Application of valuation principles in current market circumstances - SSSF
Schroder Special Situations Fund range
We are currently experiencing a period of severe market volatility. This has resulted in a need to consider how we appropriately value securities across some asset classes.
So that Schroders is treating investors in our fund ranges fairly, we have applied our relevant valuation principles to deal with this volatility. This means that an adjustment will be made in appropriate cases so that securities held within some of our funds are valued at a price that we believe would be achievable in the market.
This decision has been taken to protect the interests of investors in our funds and for the fair treatment of both continuing and redeeming investors.

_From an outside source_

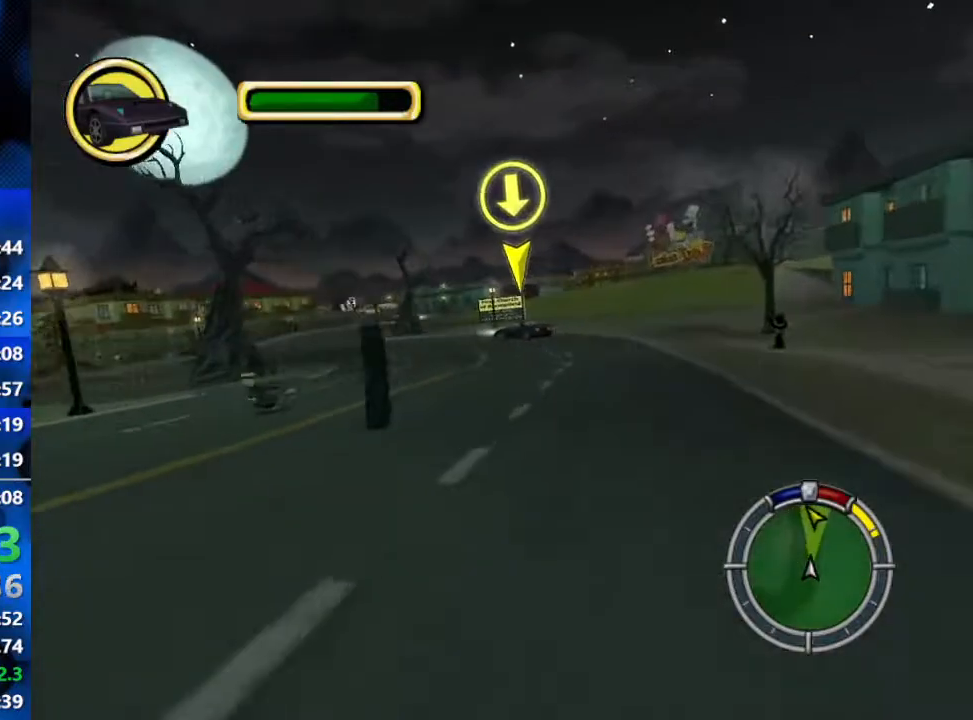
{"buttons": ["R2"], "left_stick": "left", "right_stick": "center", "events": [[33, "left_stick", "left"]]}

These principles may be applied in conjunction with a dilution adjustment, which is an adjustment to the fund’s published net asset value per share to counter the impact of dealing and other costs.
The combination of these adjustments could currently result in an aggregate adjustment of between 1% and 5% of a fund’s daily net asset value, depending on the fund’s holdings and market conditions.
These adjustments do not reflect the underlying performance of the funds. They are a result of the impact of the extraordinary market circumstances that we are currently experiencing. We continue to monitor the situation and will take appropriate action to ensure the fair treatment of all investors. Once market volatility returns to normalised levels, we would expect to revert to our usual pricing methodologies.
A list of the funds in the Schroder Special Situations Fund range that are affected by the above arrangements is available on request. Please note that this list may change on a daily basis.
For further information with respect to a particular fund, please contact your usual Schroders representative.
The Schroder Special Situations Fund (the “Company”) is an umbrella structured open-ended investment company with limited liability, organised as a "société anonyme" and qualifies as a SICAV under Part I of the Luxembourg law concerning undertakings for collective investment dated 17 December 2010. The Company has its registered office in Luxembourg and is regulated by the Commission de Surveillance du Secteur Financier.
Neither the Company nor its Funds have been approved for distribution to non-qualified investors in Switzerland by the Swiss Financial Market Supervisory Authority FINMA (FINMA). Neither the Company nor its Funds are subject to the supervision of the FINMA. Accordingly, the Shares of the Funds may not be offered or distributed in or from Switzerland to non-qualified investors and neither this document nor any offering material relating to the Company and the Funds may be made available in connection with any such offering or distribution to nonqualified investors. The Shares of the Funds may exclusively be offered and distributed to qualified investors as defined in the Federal Act on Collective Investment Schemes (CISA) and the Federal Ordinance on Collective Investment Schemes (CISO). This document and any other offering material or document relating to the Company or the Funds may only be made available to such qualified investors in Switzerland.
The prospectus and the key investor information document(s) for Switzerland, the articles of association, the annual and semi-annual reports can be obtained, free of charge, at the offices of the Swiss representative, Schroder Investment Management (Switzerland) AG, Central 2, 8001 Zurich (authorised and regulated by FINMA) and the Swiss paying agent, Schroder & Co. Bank AG, Central 2, 8001 Zurich.